The article goes on to explore the stance a school of social work should consider when e.g. students in field work placement are confronted with evidence of gross violation of a person's civil rights, gross injury inflicted on his body or gross neglect of his physical or emotional needs, and makes particular reference to placements in mental institutions.

18  

Our young social work students are not content with merely stating that the new orientation in social work must stress clients' rights as much as clients' needs, they feel the obligation to give active support to, and work hand in hand with Mothers on Welfare and the Welfare Rights Movement, organizations which have caused much stress, puzzlement and fear in older workers and administrators.

19  

And thus I return to the draft statement of the revised Standards for Social Service Departments in Institutions for the Retarded.

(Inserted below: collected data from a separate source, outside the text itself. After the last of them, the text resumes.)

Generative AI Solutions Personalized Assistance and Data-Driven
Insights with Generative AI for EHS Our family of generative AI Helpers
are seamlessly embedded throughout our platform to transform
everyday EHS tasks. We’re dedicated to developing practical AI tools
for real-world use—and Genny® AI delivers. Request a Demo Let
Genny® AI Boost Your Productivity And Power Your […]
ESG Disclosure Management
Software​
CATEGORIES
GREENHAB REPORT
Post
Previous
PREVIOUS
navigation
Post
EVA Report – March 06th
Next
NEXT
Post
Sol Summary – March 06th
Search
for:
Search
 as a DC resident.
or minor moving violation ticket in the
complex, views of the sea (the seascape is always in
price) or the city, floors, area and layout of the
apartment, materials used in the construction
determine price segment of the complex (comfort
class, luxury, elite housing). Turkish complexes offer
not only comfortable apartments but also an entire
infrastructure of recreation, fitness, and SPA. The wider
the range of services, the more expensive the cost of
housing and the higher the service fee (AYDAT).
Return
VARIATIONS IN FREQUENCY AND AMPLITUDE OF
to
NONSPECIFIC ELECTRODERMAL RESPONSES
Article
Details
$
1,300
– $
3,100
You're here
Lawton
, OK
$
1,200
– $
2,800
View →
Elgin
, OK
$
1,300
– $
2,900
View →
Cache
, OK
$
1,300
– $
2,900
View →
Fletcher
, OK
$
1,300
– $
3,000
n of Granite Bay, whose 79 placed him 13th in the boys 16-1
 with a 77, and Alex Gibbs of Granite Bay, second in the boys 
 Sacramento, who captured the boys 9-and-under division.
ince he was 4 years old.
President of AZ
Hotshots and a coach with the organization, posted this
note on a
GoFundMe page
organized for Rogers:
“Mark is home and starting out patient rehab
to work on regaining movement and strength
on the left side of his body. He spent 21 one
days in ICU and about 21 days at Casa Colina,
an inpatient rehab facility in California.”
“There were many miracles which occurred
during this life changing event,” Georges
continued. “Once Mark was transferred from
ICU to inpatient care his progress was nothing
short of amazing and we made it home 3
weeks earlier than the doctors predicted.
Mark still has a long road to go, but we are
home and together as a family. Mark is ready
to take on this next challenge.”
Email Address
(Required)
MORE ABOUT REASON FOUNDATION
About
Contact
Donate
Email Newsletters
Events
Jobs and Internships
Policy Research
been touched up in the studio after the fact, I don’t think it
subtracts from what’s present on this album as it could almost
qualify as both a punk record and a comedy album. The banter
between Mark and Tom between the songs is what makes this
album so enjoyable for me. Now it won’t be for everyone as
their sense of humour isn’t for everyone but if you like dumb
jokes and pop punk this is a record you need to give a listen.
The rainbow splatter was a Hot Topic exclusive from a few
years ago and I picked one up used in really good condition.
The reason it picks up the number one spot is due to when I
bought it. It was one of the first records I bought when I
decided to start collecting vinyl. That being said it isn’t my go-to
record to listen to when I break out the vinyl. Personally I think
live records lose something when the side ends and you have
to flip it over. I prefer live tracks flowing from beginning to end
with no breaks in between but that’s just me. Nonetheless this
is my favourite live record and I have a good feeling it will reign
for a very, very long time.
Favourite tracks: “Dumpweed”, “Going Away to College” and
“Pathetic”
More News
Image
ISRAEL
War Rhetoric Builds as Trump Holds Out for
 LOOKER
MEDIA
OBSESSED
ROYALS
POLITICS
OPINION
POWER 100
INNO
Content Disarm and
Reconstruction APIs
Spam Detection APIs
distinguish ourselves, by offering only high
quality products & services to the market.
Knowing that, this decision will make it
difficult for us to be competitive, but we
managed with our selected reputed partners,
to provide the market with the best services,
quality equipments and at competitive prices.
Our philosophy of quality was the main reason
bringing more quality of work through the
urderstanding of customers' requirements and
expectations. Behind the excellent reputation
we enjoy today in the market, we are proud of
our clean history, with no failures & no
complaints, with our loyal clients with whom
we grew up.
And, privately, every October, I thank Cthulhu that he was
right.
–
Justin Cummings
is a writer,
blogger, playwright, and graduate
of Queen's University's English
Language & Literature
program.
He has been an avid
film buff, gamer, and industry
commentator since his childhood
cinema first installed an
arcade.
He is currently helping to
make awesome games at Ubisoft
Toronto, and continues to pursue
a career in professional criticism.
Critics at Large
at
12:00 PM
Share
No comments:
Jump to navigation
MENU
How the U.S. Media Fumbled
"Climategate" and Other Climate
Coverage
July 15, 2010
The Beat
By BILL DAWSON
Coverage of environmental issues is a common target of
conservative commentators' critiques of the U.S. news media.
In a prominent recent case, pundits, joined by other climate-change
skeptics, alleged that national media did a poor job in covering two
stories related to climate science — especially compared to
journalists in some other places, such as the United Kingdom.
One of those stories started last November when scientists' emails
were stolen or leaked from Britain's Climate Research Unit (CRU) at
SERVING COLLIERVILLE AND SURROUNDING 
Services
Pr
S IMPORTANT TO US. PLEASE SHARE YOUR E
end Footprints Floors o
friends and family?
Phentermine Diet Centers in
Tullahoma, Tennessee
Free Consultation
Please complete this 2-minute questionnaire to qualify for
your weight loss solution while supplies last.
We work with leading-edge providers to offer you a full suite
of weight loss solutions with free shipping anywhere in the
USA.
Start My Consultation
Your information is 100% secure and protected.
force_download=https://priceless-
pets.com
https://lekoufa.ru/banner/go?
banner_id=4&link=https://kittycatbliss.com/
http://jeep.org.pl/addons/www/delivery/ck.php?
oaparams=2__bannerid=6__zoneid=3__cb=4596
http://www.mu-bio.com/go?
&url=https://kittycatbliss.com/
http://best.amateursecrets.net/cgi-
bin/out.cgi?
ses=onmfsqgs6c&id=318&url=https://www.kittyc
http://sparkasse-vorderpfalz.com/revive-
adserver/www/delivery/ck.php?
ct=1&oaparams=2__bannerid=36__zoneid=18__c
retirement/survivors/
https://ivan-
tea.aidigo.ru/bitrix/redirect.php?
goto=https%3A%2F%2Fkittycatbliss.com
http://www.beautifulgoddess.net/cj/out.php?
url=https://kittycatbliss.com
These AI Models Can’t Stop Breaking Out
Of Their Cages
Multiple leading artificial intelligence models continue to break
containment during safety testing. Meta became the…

Again stressing that I previously would doubtlessly have been willing to endorse this draft, with the insights I have gained from our young students I find this document wanting because it obviously is more oriented to the maintenance of our establishments than to protection of the rights of individuals, and because it suggests that the retarded person be helped to learn the roles that will enable him to relate constructively to the formal and informal system within the residential facility, even though Robert Edgarton's -4- study, The Cloak of Competence, Stigma in the Lives of the Mentally Retarded, proves so compellingly how destructive this complaint role playing is to the individual.

20  

I find the document wanting because it suggests that the social service department helps the family to develop trust in the residential facility and helps the family to engage in a counselling relationship which they can explore and communicate troubled feelings and actions in relationship to the retardate and the residential facility, but fails to recognize that there may be no sound basis for developing trust in an institution and that parents may rightfully resent being pushed into a casework-counselling relationship when they try to air grievances and concern about their child's treatment (or lack of it). .

21  

I find the document wanting because it speaks only of needs, not of rights, and because of its lack of recognition of the advocacy role social service must assume on behalf of the retarded person and his family rather than a mere "liaison" role as is suggested. I find the document wanting because it not only fails to recognize the advocacy role of the social worker but fails to take any cognizance of the existence of associations for the mentally retarded which on their part have played a far-reaching advocacy role, granted that this has been done in some localities with less effectiveness than in others.